WEST LAFAYETTE, Ind.--In an effort to further develop its existing bioinformatics capabilities, Purdue University has been hiring new faculty and building more facilities for computational biologists. The new hires come after the completion of a DNA sequencing center within the past year which serves as the hub of bioinformatics activity on the campus. Randy Woodson, the university's associate dean of agriculture and director of agriculture research programs, told BioInform that Purdue's departments of computer science and statistics, along with the school of agriculture, jointly hired bioinformatics faculty, adding "significantly to our core strength in that area."
Within the past year, Purdue built its Agricultural Genomics Center to accommodate bioinformatics data management research, high-throughput DNA sequencing, and gene expression profiling using microarray technology. Some of the funding for the facility came from the National Science Foundation, which provided $1 million in seed money.
Bioinformatics, according to Woodson, plays a crucial role in the university's genomics efforts because managing the data generated from such projects is such a huge task. "Bioinformatics is going to bring to the table the computational aspects we need to handle all of this data and to make sense out of it," observed Woodson. Using a metabolic engineering example, he asked if a plant is requested genetically to produce large amounts of a certain compound, what does that do to the overall physiology and biochemistry of the plant? "There's only so much carbon so it has to divert it from some other pathway," he said. "That becomes a huge bioinformatics issue because you've got to model all of these things and you have to collect huge amounts of data to keep track of it."
Because of the various genome projects, the different scientific disciplines are being pulled closer together, as scientists with different areas of expertise are collaborating on these initiatives--raising more data issues. As scientists become more specialized, it becomes much more important for them to work with each other to solve problems. "For them to fully function and fully use their science, they're going to have to interact with the molecular biologist and now, the bioinformatics person," he commented.

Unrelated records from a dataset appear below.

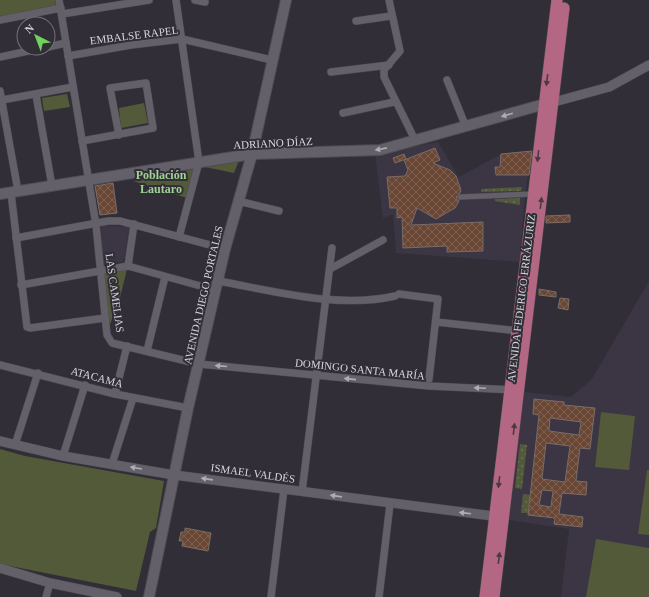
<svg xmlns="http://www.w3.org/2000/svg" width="649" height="597" viewBox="0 0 649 597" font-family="'Times New Roman',serif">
<defs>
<pattern id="grass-dots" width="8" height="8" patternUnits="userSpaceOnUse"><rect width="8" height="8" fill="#525a39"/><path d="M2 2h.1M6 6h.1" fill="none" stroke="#6a7155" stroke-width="1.8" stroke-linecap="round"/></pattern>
<pattern id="building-cross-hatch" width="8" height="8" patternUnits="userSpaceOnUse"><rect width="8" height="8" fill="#6a4735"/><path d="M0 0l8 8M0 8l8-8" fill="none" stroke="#7f6152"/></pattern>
</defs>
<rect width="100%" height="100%" fill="#312e37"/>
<!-- built -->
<g fill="#3b3544">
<path d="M438 142 459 177 501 154 532 151 525 195 520 262 396 253 393 214 383 218 375 154Z"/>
<path d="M103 225 129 227 125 258 122 262 103 265 100 229Z"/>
<path d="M649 281V597H561L569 529 509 520 524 392 571 397 592 379Z"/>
</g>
<!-- grass -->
<g fill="url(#grass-dots)">
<path d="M522 187 521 191 481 192V189Z"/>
<path d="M520 198V205L495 201V199Z"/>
<path d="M520 444 527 445 522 489 515 488Z"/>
<path d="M523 494 530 495 528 513H521Z"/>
</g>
<!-- park -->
<g fill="#525a39">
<path d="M0 0H55L56 6 0 17Z"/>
<path d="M67 94 70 107 44 111 42 98Z"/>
<path d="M144 103 148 123 121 128 119 108Z"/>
<path d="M240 158 234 173 205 167Z"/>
<path d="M194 169 187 198 133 181Z"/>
<path d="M127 269 120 298 109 327 103 273Z"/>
<path d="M601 412 635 416 629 470 595 467Z"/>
<path d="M0 449 25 456 164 481 156 528 150 532 136 591 0 564Z"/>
<path d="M647 470H649V535L638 534Z"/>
<path d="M596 539 649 548V597H586Z"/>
</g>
<!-- building -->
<g fill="url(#building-cross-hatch)" stroke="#796d67" fill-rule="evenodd">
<path d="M435 148 440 160 433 163 450 170 456 176 461 190 460 193 456 197 459 201 455 208 436 219 417 208 411 225 483 222V251L447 252V246L403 248 402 217 397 218V208H390L387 177 405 176 408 170 404 160Z"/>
<path d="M532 151 529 175H496L495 167H500L501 154Z"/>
<path d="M404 154 406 159 395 163 393 158Z"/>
<path d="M113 183 117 213 100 215 95 186Z"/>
<path d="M570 215V222L546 223V216Z"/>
<path d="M539 289 556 292V297L539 295Z"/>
<path d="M560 298 569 299 568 310 558 308Z"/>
<path d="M534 399 564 402V405L595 408 590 449 580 448 576 481 587 482 586 495 562 493 559 514 583 517 582 527 554 524 555 518 528 515 539 415 533 414ZM550 418 581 422 579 435 549 431ZM546 443 570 446 565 482 542 479ZM542 490 553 491 551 507 539 505Z"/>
<path d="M185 528 211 533 208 551 182 546 183 541H179L181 532H185Z"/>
</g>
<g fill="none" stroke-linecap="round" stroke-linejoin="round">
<defs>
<path id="pedestrian" d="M460 197 533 194"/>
<g id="minor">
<path d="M59 0 96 225 107 335 112 343 199 364 429 386 513 390"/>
<path d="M176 0 199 162 179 237"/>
<path d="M195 0 205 2"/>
<path d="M389 0 400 51 384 70V77L415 140"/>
<path d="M62 14 149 0"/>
<path d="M0 20 61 8"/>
<path d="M356 21 391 16"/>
<path d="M48 47 66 43"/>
<path d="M68 56 131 45 182 39 272 60"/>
<path d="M0 57 42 48"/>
<path d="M331 72 389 65"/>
<path d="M447 80 466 127"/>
<path d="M0 91 18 191"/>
<path d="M36 95 52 186"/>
<path d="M2 100 73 87"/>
<path d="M343 113 394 102"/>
<path d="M82 141 153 128 146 83 110 88 119 135"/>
<path d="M11 193 27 327 30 328 105 318"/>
<path d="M238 201 279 211"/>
<path d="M16 238 108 221H120L225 249"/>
<path d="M128 266 134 224"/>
<path d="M330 269 383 240"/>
<path d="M218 281C274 291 338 309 395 296"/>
<path d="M21 285 128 266 215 290"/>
<path d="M399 294 438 299 429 379"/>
<path d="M436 322 519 331"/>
<path d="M147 351 165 277"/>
<path d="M0 365 115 394 188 408"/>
<path d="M115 394 127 346"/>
<path d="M15 445 38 373"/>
<path d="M63 456 85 385"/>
<path d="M112 464 133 398"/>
<path d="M302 492 332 248"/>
<path d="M46 597 50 583"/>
<path d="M271 597 284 489"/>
<path d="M379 597 390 504"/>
</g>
<g id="tertiary">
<path d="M554 102 609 87 649 65"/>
<path d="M0 441 63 456 174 475 501 517"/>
<path d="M0 568 50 583 117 597"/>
</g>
<g id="secondary">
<path d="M0 194 252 154 380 150 552 102"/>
<path d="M149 597 188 408 225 249 252 154 286 0"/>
</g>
<g id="primary">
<path d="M485 597 557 0"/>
<path d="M494 597 564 8"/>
</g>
</defs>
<!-- pedestrian casing -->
<use href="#pedestrian" stroke="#4e4c54" stroke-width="6"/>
<!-- minor casing -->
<use href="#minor" stroke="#4e4c54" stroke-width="8"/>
<!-- tertiary casing -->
<use href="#tertiary" stroke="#4e4c54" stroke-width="10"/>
<!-- secondary casing -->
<use href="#secondary" stroke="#4e4c54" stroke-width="12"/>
<!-- primary casing -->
<use href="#primary" stroke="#4e4c54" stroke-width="12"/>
<!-- pedestrian -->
<use href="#pedestrian" stroke="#64606a" stroke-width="5"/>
<!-- minor -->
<use href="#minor" stroke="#64606a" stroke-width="7"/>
<!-- tertiary -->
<use href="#tertiary" stroke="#64606a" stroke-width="9"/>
<!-- secondary -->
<use href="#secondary" stroke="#64606a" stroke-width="10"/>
<!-- primary -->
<use href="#primary" stroke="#b46782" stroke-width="11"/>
</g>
<!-- one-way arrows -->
<defs><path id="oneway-solid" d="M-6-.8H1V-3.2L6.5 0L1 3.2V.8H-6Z"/></defs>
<g fill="#4b3946">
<use href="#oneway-solid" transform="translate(547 80) rotate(97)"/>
<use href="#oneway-solid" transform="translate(538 156) rotate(97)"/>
<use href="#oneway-solid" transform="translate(541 203) rotate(-83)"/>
<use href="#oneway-solid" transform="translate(514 429) rotate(-83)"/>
<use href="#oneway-solid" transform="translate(499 482) rotate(97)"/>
<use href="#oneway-solid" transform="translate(499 558) rotate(-83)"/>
</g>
<g fill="#afadb4">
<use href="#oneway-solid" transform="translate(507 115) rotate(164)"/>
<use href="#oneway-solid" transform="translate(381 149) rotate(169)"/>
<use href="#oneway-solid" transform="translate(221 366) rotate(-175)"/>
<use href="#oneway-solid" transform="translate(350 379) rotate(-174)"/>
<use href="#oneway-solid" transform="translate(480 388) rotate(-178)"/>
<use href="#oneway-solid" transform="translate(136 468) rotate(-170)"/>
<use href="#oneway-solid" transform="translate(207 479) rotate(-172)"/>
<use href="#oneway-solid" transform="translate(336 496) rotate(-172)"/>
<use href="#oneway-solid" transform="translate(465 513) rotate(-173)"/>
</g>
<g text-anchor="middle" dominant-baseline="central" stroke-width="4" stroke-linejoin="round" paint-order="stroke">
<!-- street labels -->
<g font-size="11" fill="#d8d6dc" stroke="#312e37">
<text transform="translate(134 35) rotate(-7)">EMBALSE RAPEL</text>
<text transform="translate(273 143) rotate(-3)">ADRIANO DÍAZ</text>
<text transform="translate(115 293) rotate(82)">LAS CAMELIAS</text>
<text transform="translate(203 295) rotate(-77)">AVENIDA DIEGO PORTALES</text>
<text transform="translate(521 298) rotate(-83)">AVENIDA FEDERICO ERRÁZURIZ</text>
<text transform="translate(360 369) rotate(6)">DOMINGO SANTA MARÍA</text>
<text transform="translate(97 377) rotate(15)">ATACAMA</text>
<text transform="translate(253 473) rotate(8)">ISMAEL VALDÉS</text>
</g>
<!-- neighbourhood labels -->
<g font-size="12" font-weight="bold" fill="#a0d395" stroke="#312e37">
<text x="161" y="175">Población<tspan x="161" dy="14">Lautaro</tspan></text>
</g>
</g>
<!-- north arrow -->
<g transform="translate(36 36) rotate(318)"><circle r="19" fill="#312e37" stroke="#747179"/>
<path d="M0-3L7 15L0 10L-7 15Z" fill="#72d25d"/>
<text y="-6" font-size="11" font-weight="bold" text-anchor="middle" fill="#d8d6dc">N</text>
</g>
</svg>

Besides bioinformaticists, Purdue has also added seven new faculty in the agricultural genomics area, primarily in plant but also in microbial genomics. A tree genomics project, called the Hardwood Tree Regeneration and Improvement Center, has been established in cooperation with the US Forest Service. The university has also received a $2.2 million grant from the NSF to study genetic factors in crop stresses, including a drought stress gene sequencing component. That grant is part of a larger $8.4 million functional genomics of plant stress tolerance project by Purdue, the University of Arizona, and Oklahoma State University scientists.